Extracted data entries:
"""

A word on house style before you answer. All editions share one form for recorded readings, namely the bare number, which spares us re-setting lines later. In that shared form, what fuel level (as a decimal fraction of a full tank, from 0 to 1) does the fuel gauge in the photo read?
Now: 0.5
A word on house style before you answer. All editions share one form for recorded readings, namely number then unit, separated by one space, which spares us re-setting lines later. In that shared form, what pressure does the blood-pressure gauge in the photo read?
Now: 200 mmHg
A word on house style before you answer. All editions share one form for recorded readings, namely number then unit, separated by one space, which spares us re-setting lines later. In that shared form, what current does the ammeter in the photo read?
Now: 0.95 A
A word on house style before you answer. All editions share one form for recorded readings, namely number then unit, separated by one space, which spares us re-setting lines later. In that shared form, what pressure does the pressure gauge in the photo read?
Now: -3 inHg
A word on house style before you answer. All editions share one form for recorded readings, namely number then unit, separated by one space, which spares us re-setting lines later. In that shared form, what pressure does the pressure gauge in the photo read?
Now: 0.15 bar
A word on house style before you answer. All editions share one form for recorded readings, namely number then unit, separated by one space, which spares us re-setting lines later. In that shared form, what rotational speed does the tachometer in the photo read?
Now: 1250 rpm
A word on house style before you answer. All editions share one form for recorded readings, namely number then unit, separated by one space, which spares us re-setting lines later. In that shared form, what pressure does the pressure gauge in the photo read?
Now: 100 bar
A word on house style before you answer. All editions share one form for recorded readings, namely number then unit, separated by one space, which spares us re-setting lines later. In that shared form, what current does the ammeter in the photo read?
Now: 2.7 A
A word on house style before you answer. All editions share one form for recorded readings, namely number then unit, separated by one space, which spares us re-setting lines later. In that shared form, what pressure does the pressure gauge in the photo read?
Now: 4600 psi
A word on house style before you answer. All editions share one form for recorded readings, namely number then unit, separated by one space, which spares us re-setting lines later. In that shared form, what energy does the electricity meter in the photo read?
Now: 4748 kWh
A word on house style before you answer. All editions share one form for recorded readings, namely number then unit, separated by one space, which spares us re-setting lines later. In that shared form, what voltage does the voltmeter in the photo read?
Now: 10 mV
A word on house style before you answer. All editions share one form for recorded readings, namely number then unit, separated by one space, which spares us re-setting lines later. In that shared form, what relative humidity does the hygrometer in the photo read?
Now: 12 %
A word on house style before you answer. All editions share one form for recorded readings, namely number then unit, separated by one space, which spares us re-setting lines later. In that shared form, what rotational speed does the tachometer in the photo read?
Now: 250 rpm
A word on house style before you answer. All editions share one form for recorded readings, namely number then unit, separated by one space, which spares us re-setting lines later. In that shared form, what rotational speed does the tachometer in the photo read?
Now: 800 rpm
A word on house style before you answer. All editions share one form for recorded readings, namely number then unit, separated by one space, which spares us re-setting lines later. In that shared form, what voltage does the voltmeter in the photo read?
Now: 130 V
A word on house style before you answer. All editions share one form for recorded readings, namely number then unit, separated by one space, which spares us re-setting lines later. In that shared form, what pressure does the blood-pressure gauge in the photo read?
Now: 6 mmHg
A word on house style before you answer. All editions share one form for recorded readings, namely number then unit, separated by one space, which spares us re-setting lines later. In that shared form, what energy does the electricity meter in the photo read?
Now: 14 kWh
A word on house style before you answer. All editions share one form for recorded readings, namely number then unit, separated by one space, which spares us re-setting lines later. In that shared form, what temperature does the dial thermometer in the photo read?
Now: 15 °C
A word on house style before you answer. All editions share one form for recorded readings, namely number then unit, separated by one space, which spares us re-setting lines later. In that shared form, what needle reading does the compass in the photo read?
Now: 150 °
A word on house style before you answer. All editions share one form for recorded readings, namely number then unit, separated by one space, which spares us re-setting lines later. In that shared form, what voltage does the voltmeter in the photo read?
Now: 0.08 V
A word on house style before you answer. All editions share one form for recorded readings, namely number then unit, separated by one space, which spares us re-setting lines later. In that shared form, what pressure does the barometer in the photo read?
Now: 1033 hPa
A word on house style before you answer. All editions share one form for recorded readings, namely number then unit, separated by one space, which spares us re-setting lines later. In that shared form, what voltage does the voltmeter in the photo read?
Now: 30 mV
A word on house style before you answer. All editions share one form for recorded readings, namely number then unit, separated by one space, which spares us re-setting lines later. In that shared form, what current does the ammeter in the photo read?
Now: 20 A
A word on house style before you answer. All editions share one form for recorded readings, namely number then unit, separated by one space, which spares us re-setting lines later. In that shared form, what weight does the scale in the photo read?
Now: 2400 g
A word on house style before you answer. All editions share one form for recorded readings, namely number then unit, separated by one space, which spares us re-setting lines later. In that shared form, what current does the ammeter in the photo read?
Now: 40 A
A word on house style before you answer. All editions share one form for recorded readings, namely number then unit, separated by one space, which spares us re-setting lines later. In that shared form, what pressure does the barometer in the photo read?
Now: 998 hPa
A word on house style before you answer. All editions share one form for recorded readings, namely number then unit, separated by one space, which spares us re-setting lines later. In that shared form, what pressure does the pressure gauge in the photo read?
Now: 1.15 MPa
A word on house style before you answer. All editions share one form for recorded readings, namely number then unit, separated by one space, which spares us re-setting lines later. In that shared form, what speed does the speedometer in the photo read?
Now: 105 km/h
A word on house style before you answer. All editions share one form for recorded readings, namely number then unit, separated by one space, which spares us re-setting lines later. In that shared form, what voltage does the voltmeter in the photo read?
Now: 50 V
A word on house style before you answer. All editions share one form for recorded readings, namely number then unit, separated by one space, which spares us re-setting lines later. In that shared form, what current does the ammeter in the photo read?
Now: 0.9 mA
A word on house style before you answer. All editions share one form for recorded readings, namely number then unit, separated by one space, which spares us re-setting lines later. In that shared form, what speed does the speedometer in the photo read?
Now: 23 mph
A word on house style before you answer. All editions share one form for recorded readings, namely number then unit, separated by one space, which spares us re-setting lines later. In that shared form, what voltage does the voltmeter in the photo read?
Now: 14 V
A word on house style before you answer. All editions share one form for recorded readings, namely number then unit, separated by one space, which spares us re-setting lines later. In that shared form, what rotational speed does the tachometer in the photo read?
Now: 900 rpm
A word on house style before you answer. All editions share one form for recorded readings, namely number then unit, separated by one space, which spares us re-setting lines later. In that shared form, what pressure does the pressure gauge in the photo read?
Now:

"""

Can you retype every one of the lines above, word for word?

A word on house style before you answer. All editions share one form for recorded readings, namely the bare number, which spares us re-setting lines later. In that shared form, what fuel level (as a decimal fraction of a full tank, from 0 to 1) does the fuel gauge in the photo read?
Now: 0.5
A word on house style before you answer. All editions share one form for recorded readings, namely number then unit, separated by one space, which spares us re-setting lines later. In that shared form, what pressure does the blood-pressure gauge in the photo read?
Now: 200 mmHg
A word on house style before you answer. All editions share one form for recorded readings, namely number then unit, separated by one space, which spares us re-setting lines later. In that shared form, what current does the ammeter in the photo read?
Now: 0.95 A
A word on house style before you answer. All editions share one form for recorded readings, namely number then unit, separated by one space, which spares us re-setting lines later. In that shared form, what pressure does the pressure gauge in the photo read?
Now: -3 inHg
A word on house style before you answer. All editions share one form for recorded readings, namely number then unit, separated by one space, which spares us re-setting lines later. In that shared form, what pressure does the pressure gauge in the photo read?
Now: 0.15 bar
A word on house style before you answer. All editions share one form for recorded readings, namely number then unit, separated by one space, which spares us re-setting lines later. In that shared form, what rotational speed does the tachometer in the photo read?
Now: 1250 rpm
A word on house style before you answer. All editions share one form for recorded readings, namely number then unit, separated by one space, which spares us re-setting lines later. In that shared form, what pressure does the pressure gauge in the photo read?
Now: 100 bar
A word on house style before you answer. All editions share one form for recorded readings, namely number then unit, separated by one space, which spares us re-setting lines later. In that shared form, what current does the ammeter in the photo read?
Now: 2.7 A
A word on house style before you answer. All editions share one form for recorded readings, namely number then unit, separated by one space, which spares us re-setting lines later. In that shared form, what pressure does the pressure gauge in the photo read?
Now: 4600 psi
A word on house style before you answer. All editions share one form for recorded readings, namely number then unit, separated by one space, which spares us re-setting lines later. In that shared form, what energy does the electricity meter in the photo read?
Now: 4748 kWh
A word on house style before you answer. All editions share one form for recorded readings, namely number then unit, separated by one space, which spares us re-setting lines later. In that shared form, what voltage does the voltmeter in the photo read?
Now: 10 mV
A word on house style before you answer. All editions share one form for recorded readings, namely number then unit, separated by one space, which spares us re-setting lines later. In that shared form, what relative humidity does the hygrometer in the photo read?
Now: 12 %
A word on house style before you answer. All editions share one form for recorded readings, namely number then unit, separated by one space, which spares us re-setting lines later. In that shared form, what rotational speed does the tachometer in the photo read?
Now: 250 rpm
A word on house style before you answer. All editions share one form for recorded readings, namely number then unit, separated by one space, which spares us re-setting lines later. In that shared form, what rotational speed does the tachometer in the photo read?
Now: 800 rpm
A word on house style before you answer. All editions share one form for recorded readings, namely number then unit, separated by one space, which spares us re-setting lines later. In that shared form, what voltage does the voltmeter in the photo read?
Now: 130 V
A word on house style before you answer. All editions share one form for recorded readings, namely number then unit, separated by one space, which spares us re-setting lines later. In that shared form, what pressure does the blood-pressure gauge in the photo read?
Now: 6 mmHg
A word on house style before you answer. All editions share one form for recorded readings, namely number then unit, separated by one space, which spares us re-setting lines later. In that shared form, what energy does the electricity meter in the photo read?
Now: 14 kWh
A word on house style before you answer. All editions share one form for recorded readings, namely number then unit, separated by one space, which spares us re-setting lines later. In that shared form, what temperature does the dial thermometer in the photo read?
Now: 15 °C
A word on house style before you answer. All editions share one form for recorded readings, namely number then unit, separated by one space, which spares us re-setting lines later. In that shared form, what needle reading does the compass in the photo read?
Now: 150 °
A word on house style before you answer. All editions share one form for recorded readings, namely number then unit, separated by one space, which spares us re-setting lines later. In that shared form, what voltage does the voltmeter in the photo read?
Now: 0.08 V
A word on house style before you answer. All editions share one form for recorded readings, namely number then unit, separated by one space, which spares us re-setting lines later. In that shared form, what pressure does the barometer in the photo read?
Now: 1033 hPa
A word on house style before you answer. All editions share one form for recorded readings, namely number then unit, separated by one space, which spares us re-setting lines later. In that shared form, what voltage does the voltmeter in the photo read?
Now: 30 mV
A word on house style before you answer. All editions share one form for recorded readings, namely number then unit, separated by one space, which spares us re-setting lines later. In that shared form, what current does the ammeter in the photo read?
Now: 20 A
A word on house style before you answer. All editions share one form for recorded readings, namely number then unit, separated by one space, which spares us re-setting lines later. In that shared form, what weight does the scale in the photo read?
Now: 2400 g
A word on house style before you answer. All editions share one form for recorded readings, namely number then unit, separated by one space, which spares us re-setting lines later. In that shared form, what current does the ammeter in the photo read?
Now: 40 A
A word on house style before you answer. All editions share one form for recorded readings, namely number then unit, separated by one space, which spares us re-setting lines later. In that shared form, what pressure does the barometer in the photo read?
Now: 998 hPa
A word on house style before you answer. All editions share one form for recorded readings, namely number then unit, separated by one space, which spares us re-setting lines later. In that shared form, what pressure does the pressure gauge in the photo read?
Now: 1.15 MPa
A word on house style before you answer. All editions share one form for recorded readings, namely number then unit, separated by one space, which spares us re-setting lines later. In that shared form, what speed does the speedometer in the photo read?
Now: 105 km/h
A word on house style before you answer. All editions share one form for recorded readings, namely number then unit, separated by one space, which spares us re-setting lines later. In that shared form, what voltage does the voltmeter in the photo read?
Now: 50 V
A word on house style before you answer. All editions share one form for recorded readings, namely number then unit, separated by one space, which spares us re-setting lines later. In that shared form, what current does the ammeter in the photo read?
Now: 0.9 mA
A word on house style before you answer. All editions share one form for recorded readings, namely number then unit, separated by one space, which spares us re-setting lines later. In that shared form, what speed does the speedometer in the photo read?
Now: 23 mph
A word on house style before you answer. All editions share one form for recorded readings, namely number then unit, separated by one space, which spares us re-setting lines later. In that shared form, what voltage does the voltmeter in the photo read?
Now: 14 V
A word on house style before you answer. All editions share one form for recorded readings, namely number then unit, separated by one space, which spares us re-setting lines later. In that shared form, what rotational speed does the tachometer in the photo read?
Now: 900 rpm
A word on house style before you answer. All editions share one form for recorded readings, namely number then unit, separated by one space, which spares us re-setting lines later. In that shared form, what pressure does the pressure gauge in the photo read?
Now:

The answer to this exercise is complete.